Only the lines from the line containing "Denuncias, diligencias y comparecencias" through the final line of the entries should be printed, exactly as given, with the pictures left out.

(SUPPLIED RECORDS Opens)

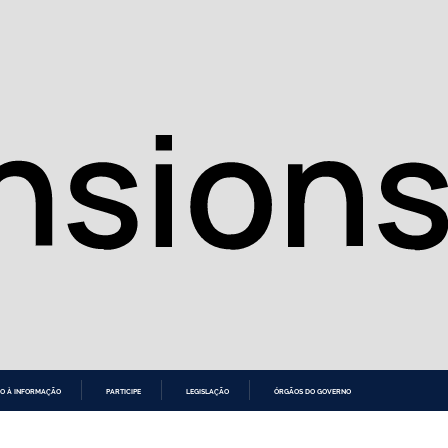
O À INFORMAÇÃO
PARTICIPE
LEGISLAÇÃO
ÓRGÃOS DO GOVERNO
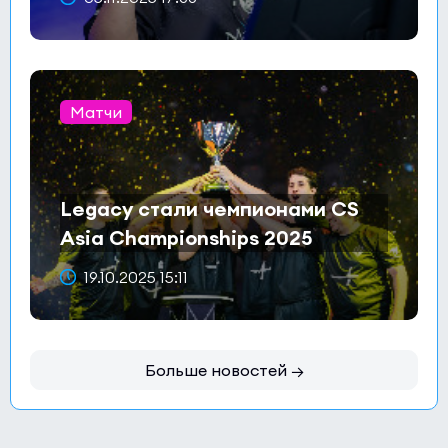
Матчи
Legacy стали чемпионами CS
Asia Championships 2025
19.10.2025 15:11
Больше новостей →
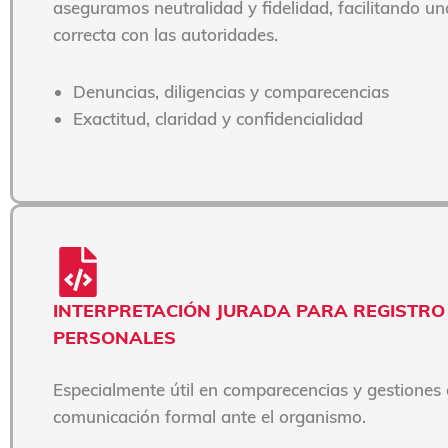
aseguramos neutralidad y fidelidad, facilitando u
correcta con las autoridades.
Denuncias, diligencias y comparecencias
Exactitud, claridad y confidencialidad
INTERPRETACIÓN JURADA PARA REGISTRO 
PERSONALES
Especialmente útil en comparecencias y gestiones 
comunicación formal ante el organismo.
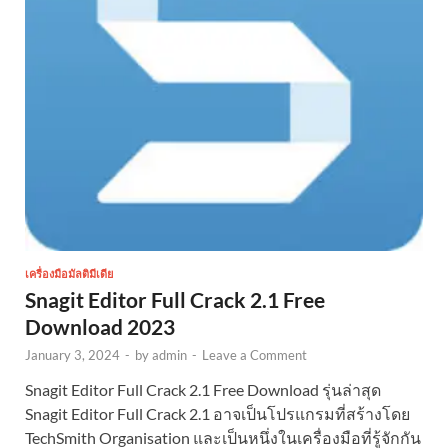
เครื่องมือมัลติมีเดีย
Snagit Editor Full Crack 2.1 Free
Download 2023
January 3, 2024
-
by
admin
-
Leave a Comment
Snagit Editor Full Crack 2.1 Free Download รุ่นล่าสุด
Snagit Editor Full Crack 2.1 อาจเป็นโปรแกรมที่สร้างโดย
TechSmith Organisation และเป็นหนึ่งในเครื่องมือที่รู้จักกัน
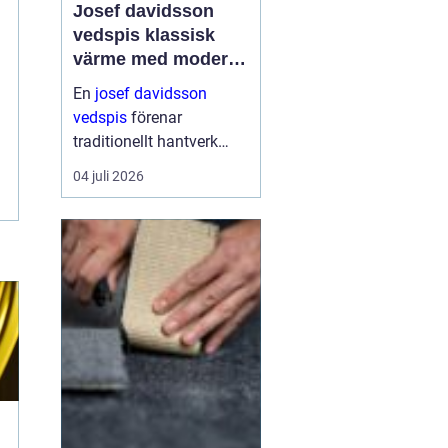
Josef davidsson
vedspis klassisk
värme med modern
funktion
En
josef davidsson
vedspis
förenar
traditionellt hantverk
med dagens krav på
04 juli 2026
effektiv, trygg och
miljömedveten
uppvärmning. Många
uppskattar känslan av
en levande eld i köket,...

(SUPPLIED RECORDS Closes)

§ **TASK RESULT**
Denuncias, diligencias y comparecencias
Exactitud, claridad y confidencialidad
INTERPRETACIÓN JURADA PARA REGISTRO 
PERSONALES
Especialmente útil en comparecencias y gestiones 
comunicación formal ante el organismo.
เครื่องมือมัลติมีเดีย
Snagit Editor Full Crack 2.1 Free
Download 2023
January 3, 2024
-
by
admin
-
Leave a Comment
Snagit Editor Full Crack 2.1 Free Download รุ่นล่าสุด
Snagit Editor Full Crack 2.1 อาจเป็นโปรแกรมที่สร้างโดย
TechSmith Organisation และเป็นหนึ่งในเครื่องมือที่รู้จักกัน
Josef davidsson
vedspis klassisk
värme med modern
funktion
En
josef davidsson
vedspis
förenar
traditionellt hantverk
med dagens krav på
04 juli 2026
effektiv, trygg och
miljömedveten
uppvärmning. Många
uppskattar känslan av
en levande eld i köket,...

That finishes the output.